| >The popular image of a denial is an insurer overruling a doctor on whether a treatment is needed. That is the exception. Only about 5% of denied in-network claims were turned down because the care was deemed not medically necessary. The rest were administrative, for an excluded service, for a missing referral or prior authorization, or for a reason the insurer never specified. When an insurance company denies a health claim overruling a doctor, it can be necessarily concluded that either: 1. somehow the company knows more about the patient's condition and the doctor is wrong 2. the doctor is defrauding the system and the insurance company caught the doctor cheating 3. the company is defrauding its clients. There is no middle ground honestly, and yet "5% of denied in-network claims were turned down because the care was deemed not medically necessary". This is absolutely crazy and evil. I would expect a few thousand cases annually and probably for million of cases you get denied what you pay for because "we detected your doctor is wrong and we're not paying". >In fact the single largest category, 36% of denials, was an unexplained "other." A system that rejects tens of millions of claims a year and files more than 1/3 of those rejections under no stated reason is hard for an outsider, or a member, to audit. I can't even imagine getting lifesaving care denied because of "other". I didn't know things were so grim in the USA and honestly now I'm kinda surprised that more people are not getting "Luigi'd". |
In this case, two things:
The system decides on the initial denial at most insurers. And when a claims adjuster reviews, the system is presumed to be accurate, and the adjuster has to provide reasoning to overturn the system's denial (this is before the denial has been returned to the provider). It's not "assume the provider was correct", but "we've decided to deny it, give the system reasons why we shouldn't". And that person reviewing it is often an LPN (no shade thrown at LPNs, but they shouldn't be overriding physician decisions, doubly so given an absent history).

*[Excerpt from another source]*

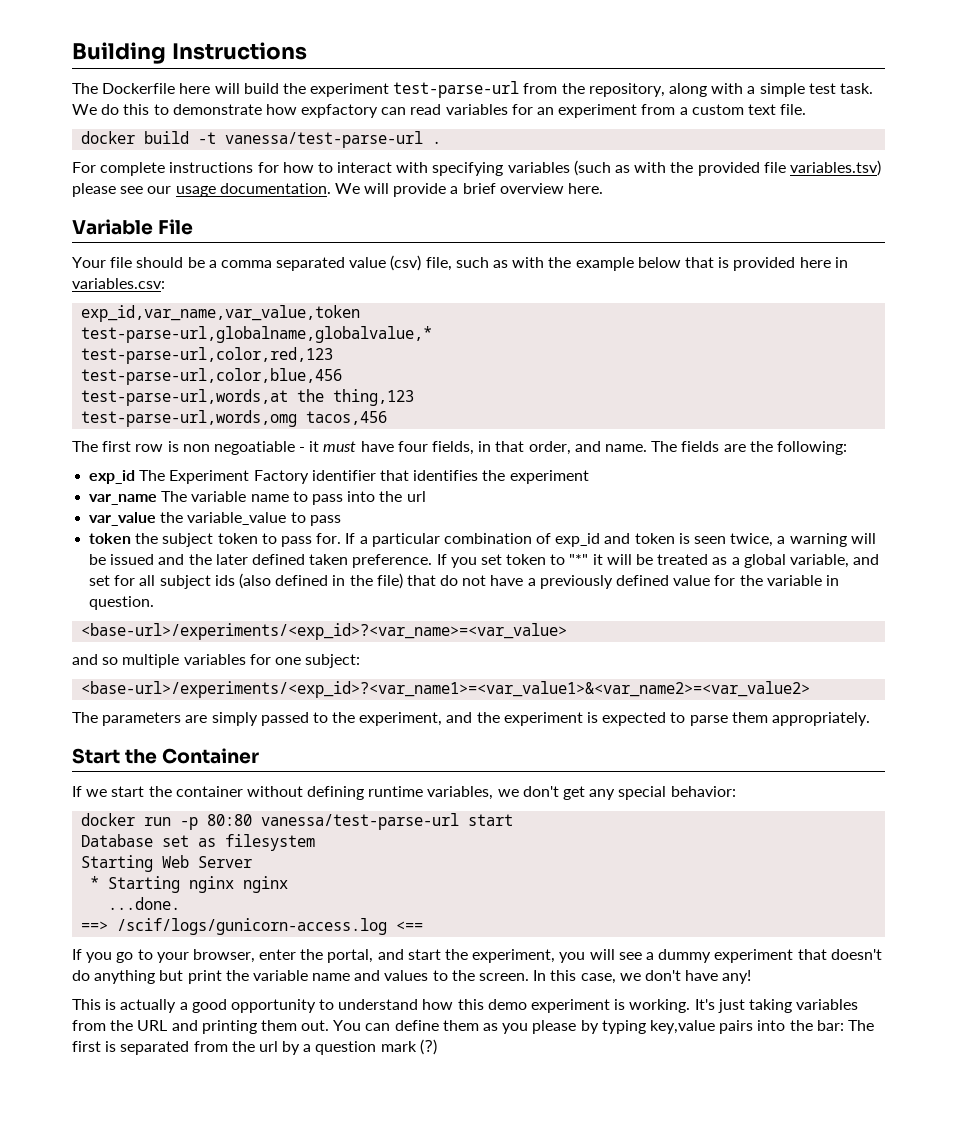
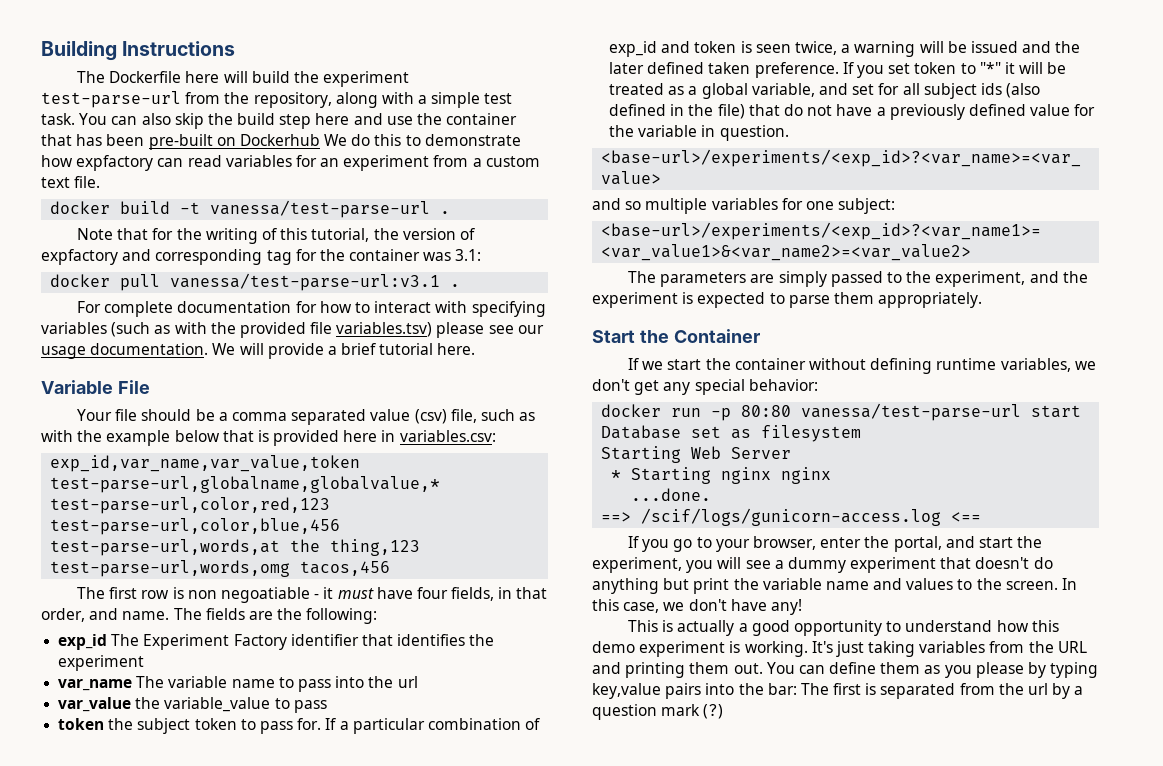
(873, 88) none -> [79,113,518,129] [41,134,320,150] You can also skip the build step here and use the container that has been pre-built on Dockerhub
(442, 142) none -> [77,228,475,244] [41,249,482,265] [50,273,461,291] // Note that for the writing of this tutorial, the version of expfactory and corresponding tag for the container was 3.1: // docker pull vanessa/test-parse-url:v3.1 .
[169,162,254,173] instructions -> [177,301,292,313] documentation
[499,183,564,194] overview -> [379,343,434,355] tutorial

How this has affected me personally: I had, for most of my life, a severely deviated septum. I spent most of my life mouth breathing because I could barely pull enough air through my nostrils to make breathing that way not an active effort. I finally went to an ENT who confirmed, sure enough, an approximately ninety per cent deviation. "Great, so lets schedule surgery". ENT: "Slow down. First I have to prescribe you these two nasal sprays so that when you come back in four weeks and report no change, because to both our disappointment, the sprays didn't realign and open up the cartilage in your nose, then I can submit the pre-auth to your insurer and they won't immediately reject it." What a fucking joke.
> "we detected your doctor is wrong"
It's not even that your doctor is wrong, it's "our nurses/expert systems disagree with your doctor so we're not paying".